» **Input data**:
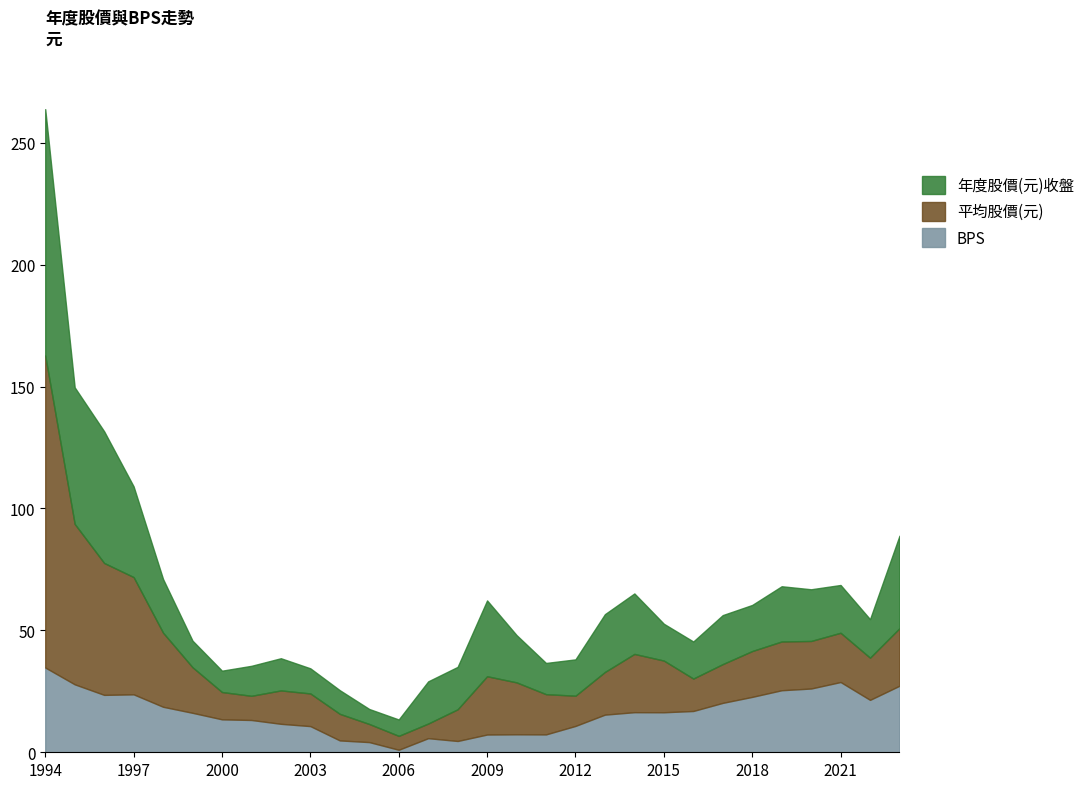

At which label does 平均股價(元) reach its minimum?

2006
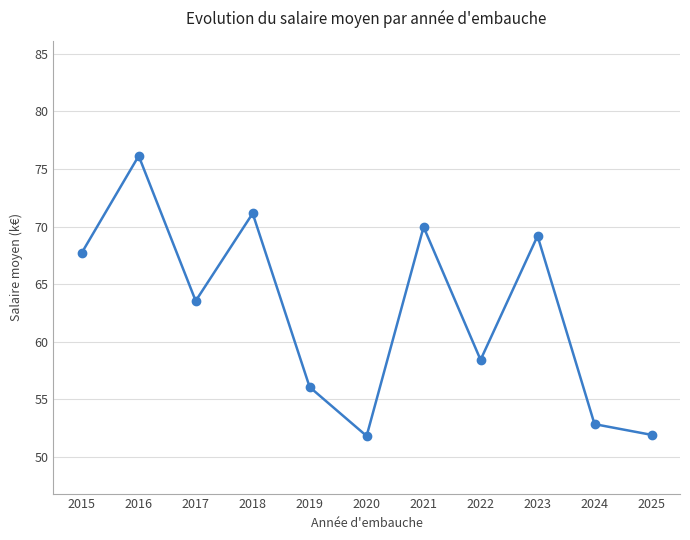

How many categories are shown in the chart?

11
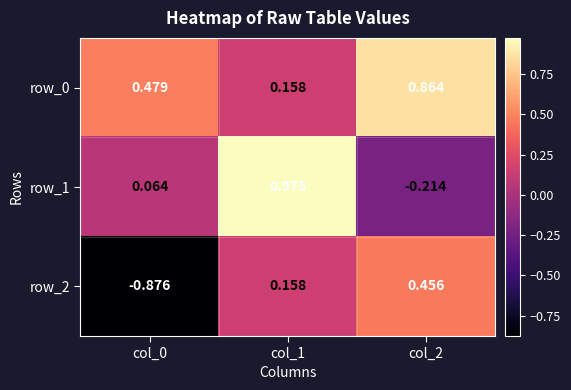

Which category has the lowest value in the row_1 series?

col_2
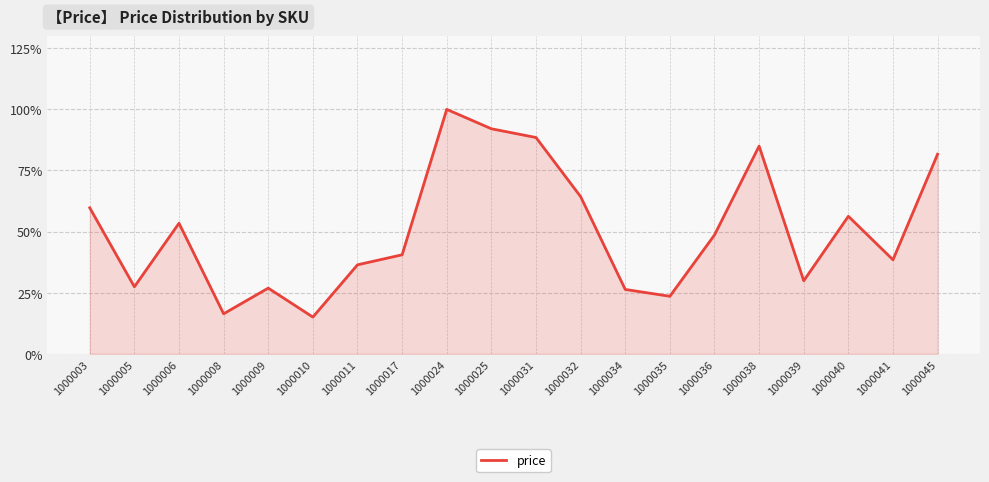

Is this an area chart (filled region under the line)?

Yes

» **Work request**: Convert the lines above into a JSON list of strings, one string per line, leaving out blank lines and the pictures.

» **Response**:
[
  "At which label does 平均股價(元) reach its minimum?",
  "2006",
  "How many categories are shown in the chart?",
  "11",
  "Which category has the lowest value in the row_1 series?",
  "col_2",
  "Is this an area chart (filled region under the line)?",
  "Yes"
]